Enter Docker. Docker is a lightweight Linux container that allows us to create multiple Linux instances for cheap! At AppNeta, we use Docker to deploy multiple consistent and reproducible virtual appliances for each engineer.
To show you how Docker solves our problem, we’d like to show you the newly improved development environment setup for an engineer:
Given this setup, we now can assume that everybody has a set of “known” appliances (the front-end uses the hostname, information that we can pass when instantiating a docker instance, as the default display of the appliance unless overridden by the user). This reduces the friction of writing automation tests.
Once we have this setup, we quickly realized that we just opened ourselves to further automation opportunities.
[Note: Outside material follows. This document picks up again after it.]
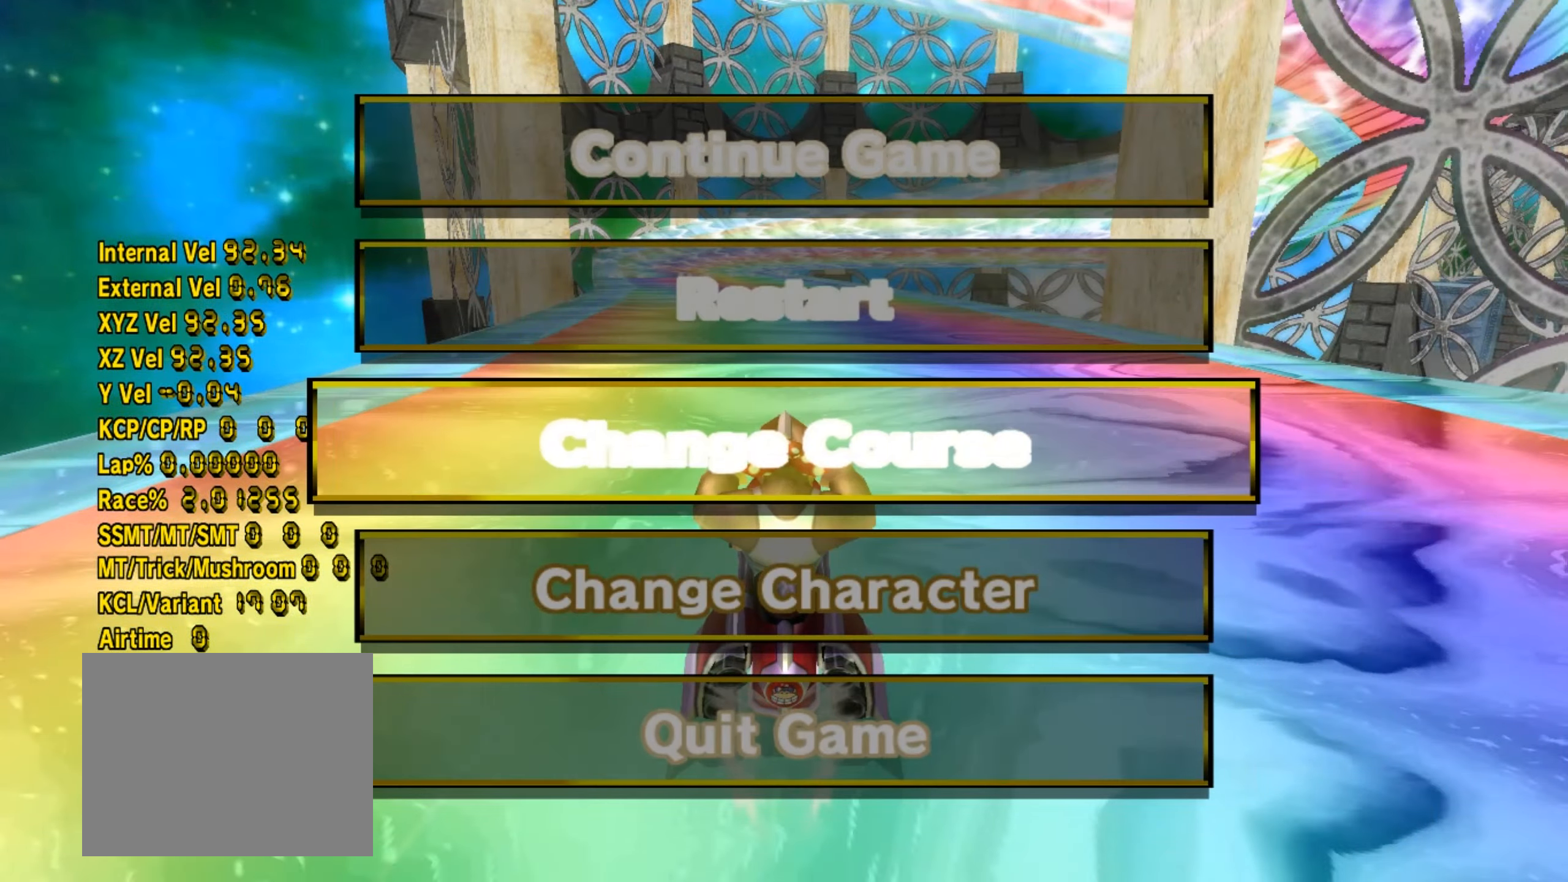
{"buttons": ["A"], "left_stick": "center", "events": [[466, "DPAD_UP", "down"], [500, "DPAD_UP", "up"]]}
First, we realized we can prepare a pair of Virtual Machines for individual engineers versus ordering additional physical appliances, one would be the current development workstation VM and the other would be the VM specifically to host Docker instances.
Second, with the advancement in infrastructure automation,we can potentially use tools like Packer to generate both AMIs and Vagrant boxes using the same Packer configuration via the Docker builder and related post–processors.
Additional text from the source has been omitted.